The apply process can be created implicitly by using DBMS_STREAMS_ADM or DBMS_APPLY_ADM for greater control and flexibility. As in the capture and the staging process, the DBMS_STREAMS_ADM package helps you to automatically configure rules for the apply process, to evaluate which events have to be processed and applied to the destination database.
Oracle Streams capabilities
Oracle Streams provides many capabilities and the user can implement any or all of the capabilities without affecting the other capabilities. Two of the more interesting capabilities that are outlined in this article are:
Supplemental logging is a new feature that Oracle9i has included in LogMiner. LogMiner is a server utility that allows you to read information contained in online and archived redo logs, based on selection criteria. Prior to Oracle9i, LogMiner only extracted those columns which were changed (by the DML statement) and the change was identified with a rowid in the WHERE clause.

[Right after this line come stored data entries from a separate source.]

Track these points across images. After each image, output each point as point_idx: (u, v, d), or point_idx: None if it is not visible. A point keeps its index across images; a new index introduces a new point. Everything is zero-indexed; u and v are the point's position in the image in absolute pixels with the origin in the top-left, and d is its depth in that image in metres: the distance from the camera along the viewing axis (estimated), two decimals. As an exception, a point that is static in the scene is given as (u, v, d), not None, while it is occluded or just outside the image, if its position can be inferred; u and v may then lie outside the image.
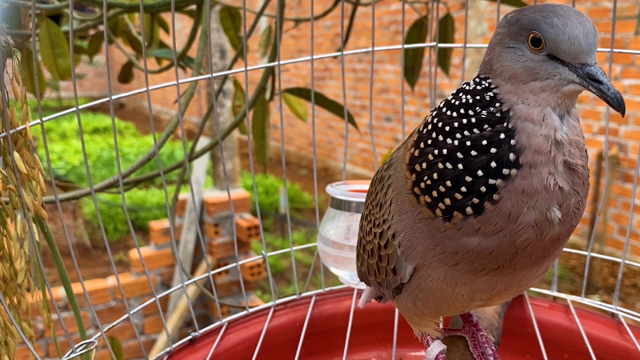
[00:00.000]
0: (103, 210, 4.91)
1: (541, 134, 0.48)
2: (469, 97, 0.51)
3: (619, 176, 3.83)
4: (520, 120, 0.48)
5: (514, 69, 0.50)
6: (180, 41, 1.07)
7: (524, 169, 0.48)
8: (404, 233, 0.56)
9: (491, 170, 0.48)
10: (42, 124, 0.65)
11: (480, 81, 0.52)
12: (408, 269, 0.57)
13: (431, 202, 0.51)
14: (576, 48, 0.47)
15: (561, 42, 0.47)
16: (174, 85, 0.77)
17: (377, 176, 0.64)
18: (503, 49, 0.51)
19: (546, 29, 0.47)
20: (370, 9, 1.02)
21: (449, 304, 0.59)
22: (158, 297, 0.79)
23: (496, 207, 0.48)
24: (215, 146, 1.18)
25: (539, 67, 0.49)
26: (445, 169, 0.50)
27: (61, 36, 1.04)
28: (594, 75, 0.47)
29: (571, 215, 0.50)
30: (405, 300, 0.62)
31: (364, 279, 0.71)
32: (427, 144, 0.52)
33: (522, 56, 0.49)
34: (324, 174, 6.57)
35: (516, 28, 0.50)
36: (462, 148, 0.49)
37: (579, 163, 0.49)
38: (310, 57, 0.86)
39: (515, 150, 0.48)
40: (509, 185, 0.48)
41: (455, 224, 0.50)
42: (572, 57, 0.47)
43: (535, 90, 0.49)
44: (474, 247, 0.51)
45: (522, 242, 0.50)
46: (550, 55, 0.48)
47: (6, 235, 0.66)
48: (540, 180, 0.48)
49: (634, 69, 3.65)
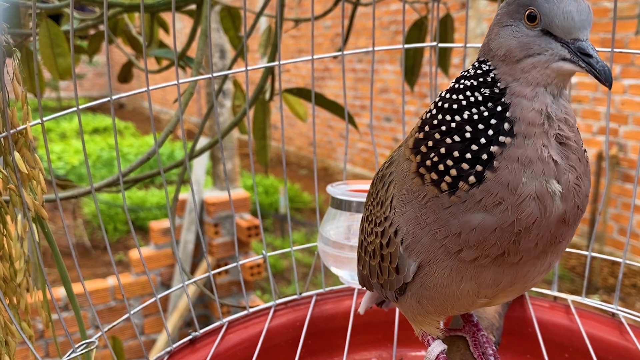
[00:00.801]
0: (103, 210, 4.92)
1: (533, 108, 0.50)
2: (472, 81, 0.54)
3: (619, 176, 3.83)
4: (515, 96, 0.51)
5: (509, 44, 0.52)
6: (180, 41, 1.07)
7: (517, 138, 0.50)
8: (408, 226, 0.56)
9: (490, 137, 0.50)
10: (43, 123, 0.65)
11: (479, 65, 0.55)
12: (412, 267, 0.57)
13: (437, 178, 0.52)
14: (569, 23, 0.49)
15: (555, 16, 0.49)
16: (174, 85, 0.77)
17: (377, 176, 0.64)
18: (501, 27, 0.53)
19: (541, 3, 0.49)
20: (371, 9, 1.02)
21: (454, 300, 0.58)
22: (158, 297, 0.79)
23: (495, 175, 0.50)
24: (215, 146, 1.18)
25: (533, 42, 0.51)
26: (453, 142, 0.52)
27: (61, 36, 1.04)
28: (585, 49, 0.49)
29: (572, 191, 0.51)
30: (410, 300, 0.61)
31: (365, 283, 0.71)
32: (432, 124, 0.54)
33: (517, 32, 0.51)
34: (324, 174, 6.57)
35: (514, 6, 0.52)
36: (471, 122, 0.51)
37: (570, 136, 0.51)
38: (310, 57, 0.86)
39: (510, 121, 0.50)
40: (504, 152, 0.50)
41: (460, 196, 0.51)
42: (565, 32, 0.49)
43: (526, 67, 0.51)
44: (477, 224, 0.51)
45: (526, 217, 0.50)
46: (544, 31, 0.50)
47: (6, 235, 0.66)
48: (535, 150, 0.50)
49: (634, 69, 3.65)
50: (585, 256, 0.86)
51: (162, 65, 1.49)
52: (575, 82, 3.87)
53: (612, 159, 3.76)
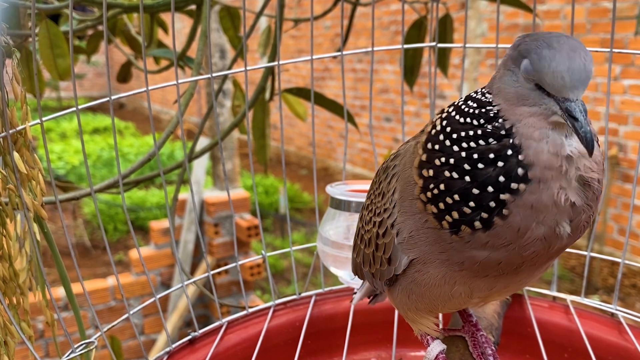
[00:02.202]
0: (103, 210, 4.91)
1: (548, 150, 0.48)
2: (476, 107, 0.52)
3: (619, 176, 3.83)
4: (525, 138, 0.49)
5: (508, 92, 0.50)
6: (180, 41, 1.07)
7: (532, 184, 0.47)
8: (407, 231, 0.56)
9: (500, 185, 0.48)
10: (42, 124, 0.65)
11: (485, 93, 0.53)
12: (403, 260, 0.57)
13: (438, 213, 0.51)
14: (559, 82, 0.47)
15: (545, 75, 0.47)
16: (173, 85, 0.77)
17: (382, 166, 0.64)
18: (505, 70, 0.52)
19: (535, 59, 0.48)
20: (370, 9, 1.02)
21: (445, 300, 0.58)
22: (158, 297, 0.79)
23: (505, 222, 0.48)
24: (215, 146, 1.18)
25: (528, 94, 0.49)
26: (452, 178, 0.50)
27: (60, 36, 1.04)
28: (572, 112, 0.47)
29: (580, 228, 0.50)
30: (400, 294, 0.62)
31: (357, 271, 0.71)
32: (434, 149, 0.52)
33: (515, 81, 0.50)
34: (324, 174, 6.57)
35: (516, 52, 0.50)
36: (469, 160, 0.49)
37: (594, 177, 0.49)
38: (310, 57, 0.86)
39: (524, 165, 0.48)
40: (517, 200, 0.48)
41: (463, 237, 0.50)
42: (555, 90, 0.48)
43: (525, 114, 0.49)
44: (482, 259, 0.51)
45: (529, 254, 0.50)
46: (538, 85, 0.49)
47: (6, 235, 0.66)
48: (551, 196, 0.48)
49: (633, 69, 3.65)
50: (584, 256, 0.86)
51: (160, 66, 1.49)
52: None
53: (612, 159, 3.76)
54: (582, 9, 3.80)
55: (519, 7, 1.28)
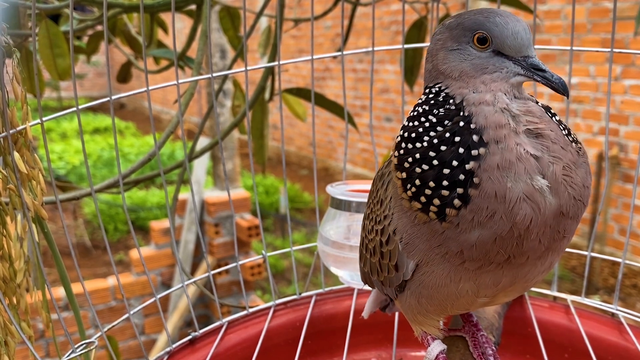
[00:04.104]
0: (103, 210, 4.91)
1: (496, 110, 0.51)
2: (424, 106, 0.55)
3: (619, 176, 3.83)
4: (475, 105, 0.52)
5: (462, 67, 0.53)
6: (180, 41, 1.07)
7: (490, 146, 0.50)
8: (405, 232, 0.56)
9: (462, 156, 0.50)
10: (42, 124, 0.65)
11: (430, 90, 0.56)
12: (410, 265, 0.57)
13: (422, 206, 0.53)
14: (519, 42, 0.52)
15: (506, 37, 0.52)
16: (174, 85, 0.77)
17: (378, 174, 0.64)
18: (447, 52, 0.55)
19: (491, 27, 0.52)
20: (371, 9, 1.02)
21: (453, 300, 0.58)
22: (158, 297, 0.79)
23: (479, 190, 0.49)
24: (216, 146, 1.18)
25: (487, 62, 0.53)
26: (423, 171, 0.52)
27: (60, 36, 1.04)
28: (537, 65, 0.52)
29: (562, 182, 0.51)
30: (409, 298, 0.62)
31: (367, 280, 0.71)
32: (400, 153, 0.55)
33: (468, 55, 0.53)
34: (324, 174, 6.57)
35: (458, 31, 0.54)
36: (432, 146, 0.52)
37: (542, 127, 0.52)
38: (310, 57, 0.86)
39: (477, 131, 0.50)
40: (482, 164, 0.49)
41: (451, 221, 0.51)
42: (515, 51, 0.52)
43: (486, 81, 0.53)
44: (476, 241, 0.51)
45: (521, 220, 0.50)
46: (495, 52, 0.53)
47: (6, 235, 0.66)
48: (511, 151, 0.50)
49: (634, 69, 3.65)
50: (585, 256, 0.86)
51: (160, 66, 1.49)
52: (577, 82, 3.87)
53: (613, 159, 3.76)
54: (582, 9, 3.80)
55: (519, 7, 1.28)
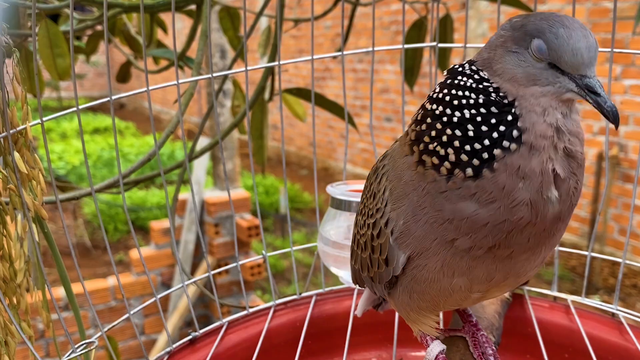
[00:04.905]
0: (103, 210, 4.91)
1: (544, 121, 0.50)
2: (471, 81, 0.53)
3: (619, 176, 3.83)
4: (526, 111, 0.50)
5: (515, 72, 0.51)
6: (180, 41, 1.07)
7: (523, 148, 0.49)
8: (400, 219, 0.56)
9: (495, 140, 0.50)
10: (43, 124, 0.65)
11: (477, 70, 0.54)
12: (401, 259, 0.57)
13: (438, 162, 0.52)
14: (578, 60, 0.49)
15: (564, 52, 0.49)
16: (174, 85, 0.77)
17: (372, 170, 0.65)
18: (505, 52, 0.52)
19: (551, 38, 0.49)
20: (371, 9, 1.02)
21: (446, 296, 0.58)
22: (158, 297, 0.79)
23: (493, 175, 0.50)
24: (216, 146, 1.18)
25: (540, 74, 0.50)
26: (453, 134, 0.51)
27: (60, 36, 1.03)
28: (593, 87, 0.49)
29: (570, 194, 0.52)
30: (401, 295, 0.61)
31: (357, 278, 0.71)
32: (435, 115, 0.53)
33: (523, 61, 0.51)
34: (324, 174, 6.57)
35: (520, 33, 0.51)
36: (473, 120, 0.51)
37: (578, 150, 0.52)
38: (310, 57, 0.86)
39: (519, 129, 0.50)
40: (506, 157, 0.49)
41: (455, 182, 0.51)
42: (573, 68, 0.49)
43: (536, 94, 0.51)
44: (469, 214, 0.51)
45: (517, 220, 0.50)
46: (551, 64, 0.50)
47: (6, 235, 0.66)
48: (539, 163, 0.49)
49: (634, 69, 3.65)
50: (585, 256, 0.86)
51: (160, 66, 1.49)
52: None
53: (613, 159, 3.76)
54: (582, 8, 3.80)
55: (519, 7, 1.28)
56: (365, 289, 0.77)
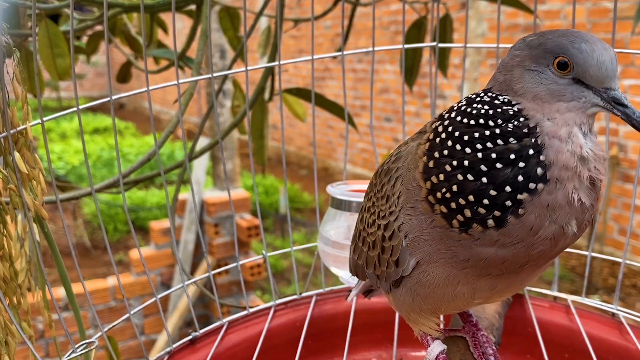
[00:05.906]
0: (103, 210, 4.91)
1: (568, 150, 0.49)
2: (487, 108, 0.51)
3: (619, 176, 3.83)
4: (548, 137, 0.49)
5: (537, 91, 0.50)
6: (180, 41, 1.07)
7: (550, 184, 0.48)
8: (412, 233, 0.56)
9: (519, 184, 0.48)
10: (43, 124, 0.65)
11: (496, 96, 0.52)
12: (411, 262, 0.57)
13: (447, 213, 0.51)
14: (603, 73, 0.49)
15: (590, 66, 0.49)
16: (174, 85, 0.77)
17: (382, 168, 0.63)
18: (524, 71, 0.51)
19: (575, 53, 0.49)
20: (370, 9, 1.02)
21: (448, 301, 0.59)
22: (158, 297, 0.79)
23: (519, 220, 0.48)
24: (215, 146, 1.18)
25: (564, 90, 0.50)
26: (465, 180, 0.49)
27: (60, 36, 1.03)
28: (619, 99, 0.49)
29: (583, 227, 0.51)
30: (404, 295, 0.61)
31: (357, 272, 0.71)
32: (442, 154, 0.51)
33: (545, 79, 0.50)
34: (324, 174, 6.57)
35: (539, 51, 0.51)
36: (486, 160, 0.49)
37: (601, 179, 0.51)
38: (310, 57, 0.86)
39: (543, 165, 0.48)
40: (534, 199, 0.48)
41: (473, 234, 0.50)
42: (598, 82, 0.49)
43: (561, 110, 0.50)
44: (488, 257, 0.51)
45: (537, 252, 0.50)
46: (575, 79, 0.49)
47: (6, 235, 0.66)
48: (565, 196, 0.48)
49: (634, 69, 3.65)
50: (585, 256, 0.86)
51: (160, 66, 1.49)
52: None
53: (613, 159, 3.76)
54: (582, 8, 3.80)
55: (519, 7, 1.28)
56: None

SQL> SELECT employee_id, salary FROM employee; EMPLOYEE_ID SALARY ----------------- ---------- 10 100000
Then, for the statement UPDATE employee SET sal= 150000; the LogMiner would present the information:
update "TEST"."EMPLOYEE" set "SALARY" = '150000' where "SALARY" = '100000' and ROWID ='AAABOaAABAAANZ/AAA';
Supplemental logging allows you to specify logging of additional columns in the redo log. With supplemental logging whenever a DML is performed, any columns that you specify to be logged but are not necessarily involved in the DML are also logged.
Referring to the same example again, notice that the column EMPLOYEE_ID was not logged into the redo log. If you turn on the supplemental logging for EMPLOYEE_ID, then the LogMiner information will now be:
update "TEST"."EMPLOYEE" set "SALARY" = '150000' where "EMPLOYEE_ID" = '10' and "SALARY" ='100000' and ROWID = 'AAABOaAABAAANZ/AAA';
By default, to apply changes at the destination database, Oracle Streams expects the target table to have primary/unique keys to identify the rows to be changed.
Supplemental logging can prove to be very useful in data warehousing environments where the DW table may not have a primary key, or some other column is to be used for row identification. In such cases, Oracle Streams can be configured to use "Substitute keys" at the destination database (The DW) by using the supplemental logging feature. The substitute key columns at the DW table should also be available at the source table, but may or may not be primary keys. However, if the substitute keys are not primary keys at the same source table, then they should be enabled for supplemental logging in the source database.
A transformation is a change made to the events in the capture, staging or consumption process. Transformations can include changing the datatype representation of a particular column in a table at a particular site, or renaming a column to a table at a particular site, or even changing the data values. A transformation is represented by a PL/SQL function that takes the source data type as input and returns an object of the target data type. Consider a scenario in which a column at the source table is of datatype NUMBER and the same column for the same table in the destination database is of datatype VARCHAR2. In such case we could use a rule based transformation.
This part of the article addressed Oracle Streams architecture and some of its capabilities. There is much more to Oracle Streams and detailed information can be obtained on the Oracle TechNet site. Part 2 of the series will focus on a simple implementation of Oracle Streams followed by part 3, which will describe the Change Data Capture framework of Oracle.